QUESTIONS TO ANSWER
• 1. In the prurigo nodularis article, where on the body are the nodules most often found?
• 2. Summarize the prurigo nodularis article in two sentences.
• 3. Please carry the prurigo nodularis article forward from its last sentence.

BEGIN SELECTED TEXT

Prurigo Nodularis

Article Author:
Tessa Mullins
Article Author (Archived):
Poonam Sharma
Article Editor:
Sidharth Sonthalia
Updated:
5/18/2019 7:59:09 PM
PubMed Link:
Prurigo Nodularis

Introduction

Prurigo nodularis is a chronic disorder of the skin that is classically seen as multiple, firm, flesh to pink colored nodules commonly located on the extensor surfaces of the extremities. The lesions are typically pruritic and can occur in any age group. It is commonly associated with another disease such as atopic dermatitis or chronic pruritus. The diagnosis is clinical. Antihistamines, behavioral changes, topical corticosteroids, intralesional corticosteroids, as well as systemic therapies for extreme cases, treat prurigo nodularis.[1][2][3][4]

Etiology

The etiology of prurigo nodularis is unknown. It is uncertain how the itch-scratch cycle plays a role and whether the lesions are present before the pruritus or the pruritus causes the lesions. The question of if inflammation and increased size of dermal nerves can play a role in the formation of prurigo nodularis remains under investigation.[5][6]

Epidemiology

The incidence of prurigo nodularis is unknown. It can be seen in all age groups, but most commonly, it is seen in older adults. The average age of onset of prurigo nodularis was 62 years There is no predilection of gender for prurigo nodularis as both sexes are equally affected. It is seen in patients with atopic dermatitis and can present earlier in patients with atopic dermatitis.[REFERENCE???] Prurigo nodularis has also been found in 5% of HIV patients with a cluster of differentiation (CD4+) count of less than 200.[REFERENCE???]

Pathophysiology

The pathophysiology of prurigo nodularis has been debated. Some studies have shown an increased number of nerves in the papillary dermis which may suggest a neurocutaneous component. Nerve growth factor (NGF) and its receptor, tyrosine receptor kinase A (TrkA), are overexpressed in prurigo nodularis lesions. They may also be associated with the increased release and accumulation of neuropeptides, such as substance P and calcitonin gene-related peptide[7]. The role of helper T cytokines, T helper 1 and T helper 2, have also been studied in the pathogenesis of prurigo nodularis using the signal transducers and activators of transcription (STAT) 1, 3, and 6. In every case examined but three, the entire epidermis stained with anti-pSTAT 6, a marker for the Th2 cytokines interleukin (IL)-4, IL-5, and IL-13. These findings suggest that Th2 cytokines play a principal role in the pathogenesis of prurigo nodularis.

END SELECTED TEXT
BEGIN EXERCISE DATA

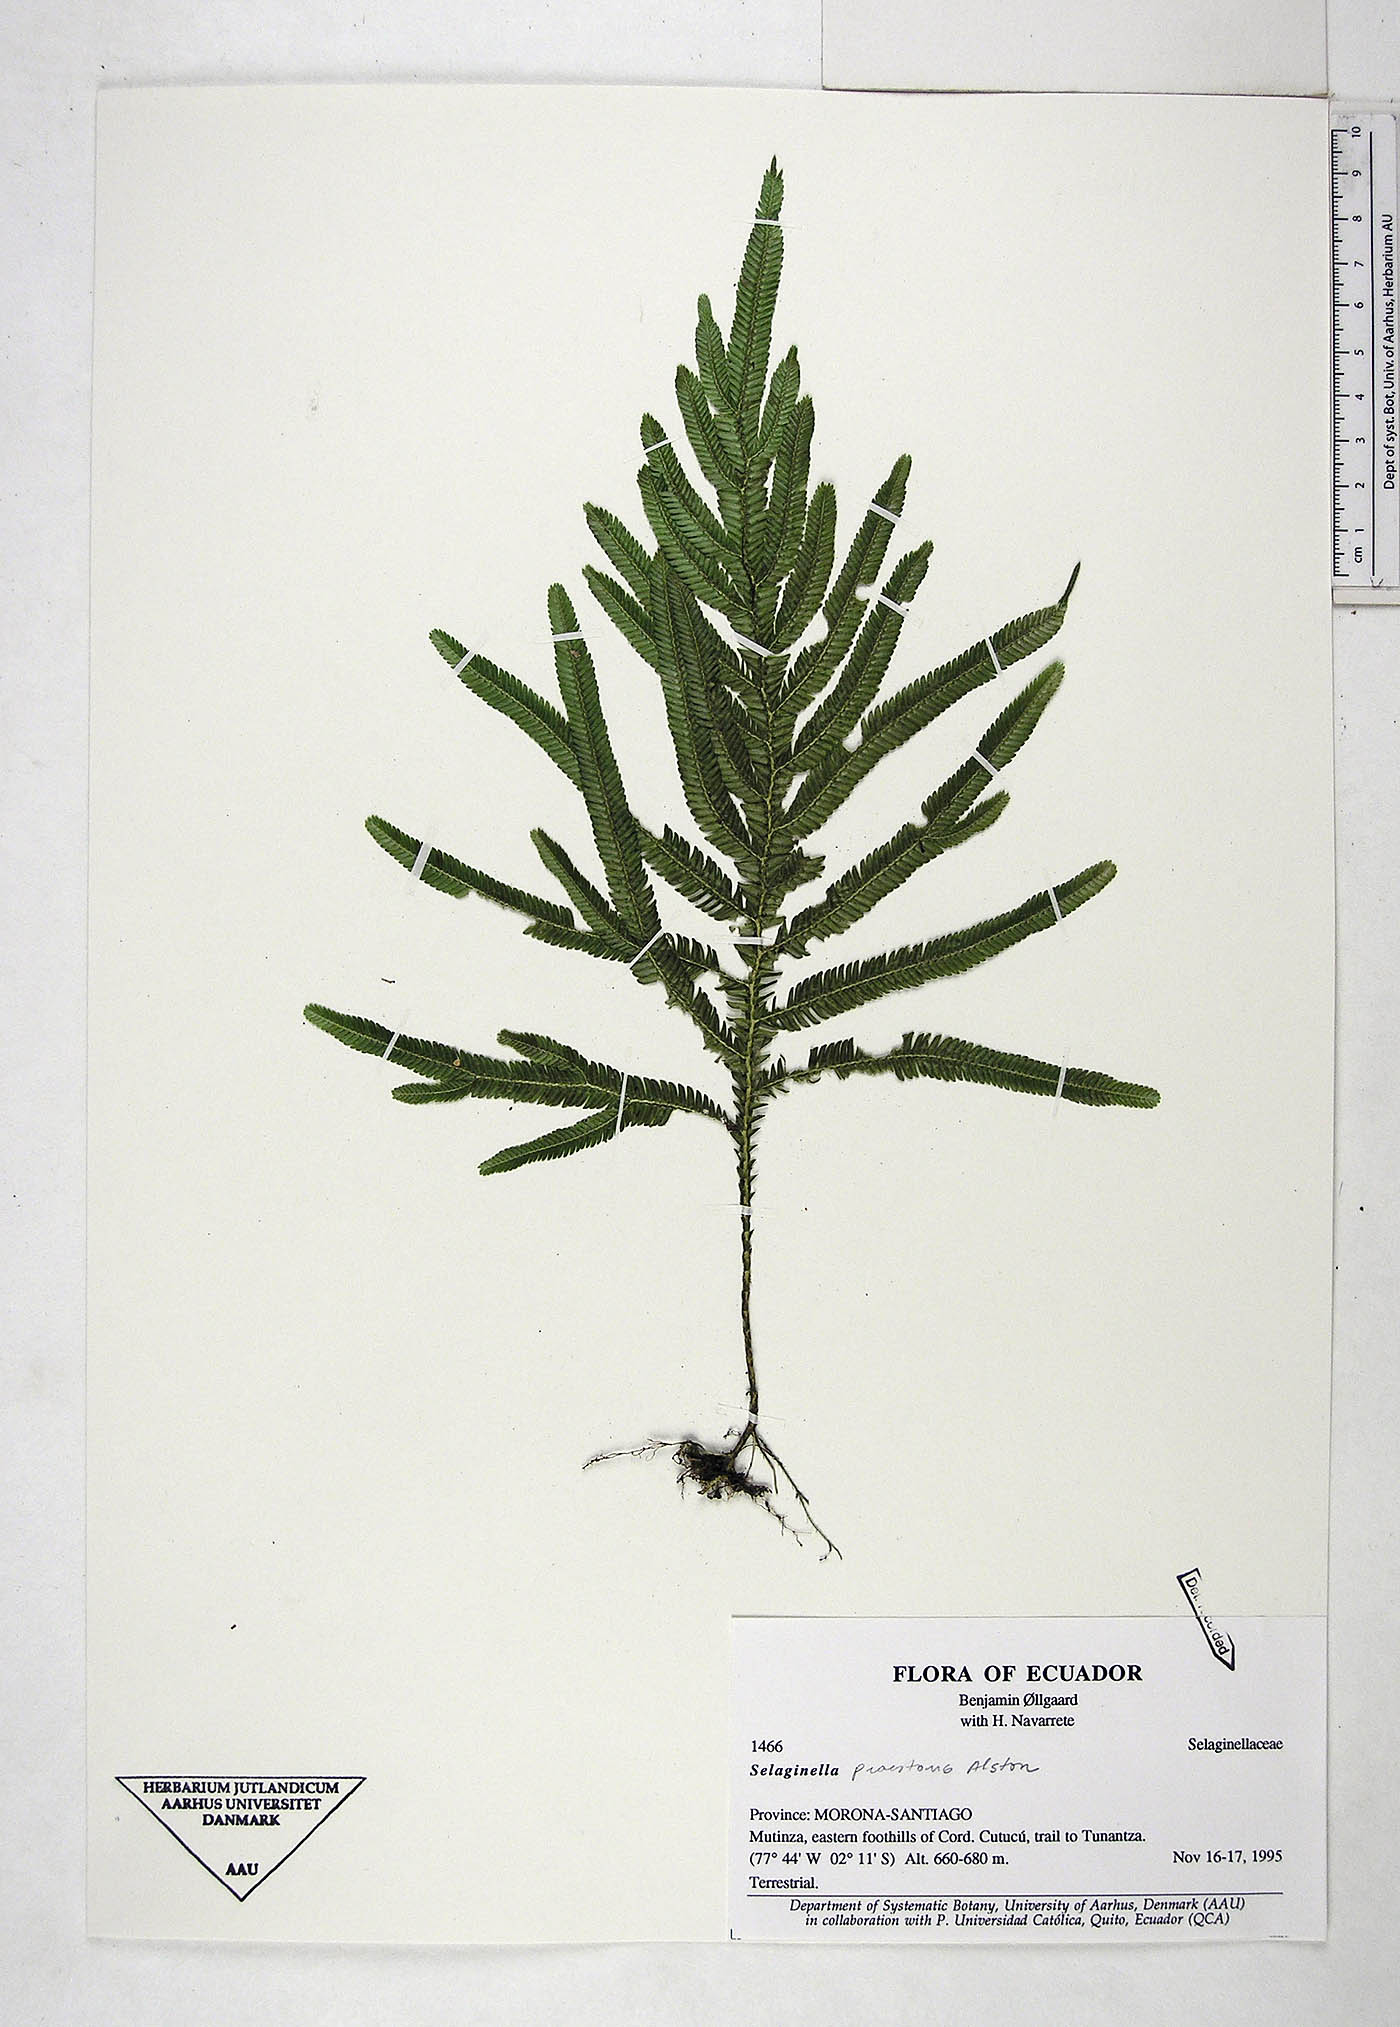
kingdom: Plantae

END EXERCISE DATA

ANSWERS FOR EACH ITEM
• 1. On the extensor surfaces of the extremities.

• 2. Prurigo nodularis is a chronic skin disorder of firm, typically itchy, flesh to pink nodules, usually on the extensor surfaces of the extremities, that is diagnosed clinically and treated with options ranging from antihistamines and corticosteroids to systemic therapies in extreme cases. Its cause and incidence are unknown, it is most common in older adults and affects both sexes equally, and its debated pathophysiology points to increased dermal nerves and a principal role for Th2 cytokines.

• 3.
PLEASE ADD RELEVANT REFERENCES.........

Histopathology

Lesions of prurigo nodularis under histopathology can show thick, orthohyperkeratosis, irregular epidermal hyperplasia, and pseudoepitheliomatous hyperplasia. Focal parakeratosis with irregular acanthosis diminished nerve fiber density and a nonspecific dermal infiltrate containing lymphocytes, macrophages, eosinophils, and neutrophils may also be seen on histology for prurigo nodularis lesions. Histology can play an important role in diagnosing prurigo nodularis vs. lichen simplex and hypertrophic lichen planus. Lesions of lichen simplex are less likely to have pseudoepitheliomatous hyperplasia or nerve fiber thickening; however, it does not rule out the histological diagnosis of PN. It is necessary to correlate clinical and histological findings together to reliably distinguish between PN and LS[8]. HLP and PN both demonstrate epidermal hyperplasia, hypergranulosis, and compact hyperkeratosis. Vertically arranged collagen fibers and an increased number of fibroblasts and capillaries in the dermis are found in both conditions. However, basal cell degeneration is limited to the tips of rete ridges, and no band-like inflammation will be seen in HLP vs. PN

PLEASE ADD RELEVANT REFERENCES.........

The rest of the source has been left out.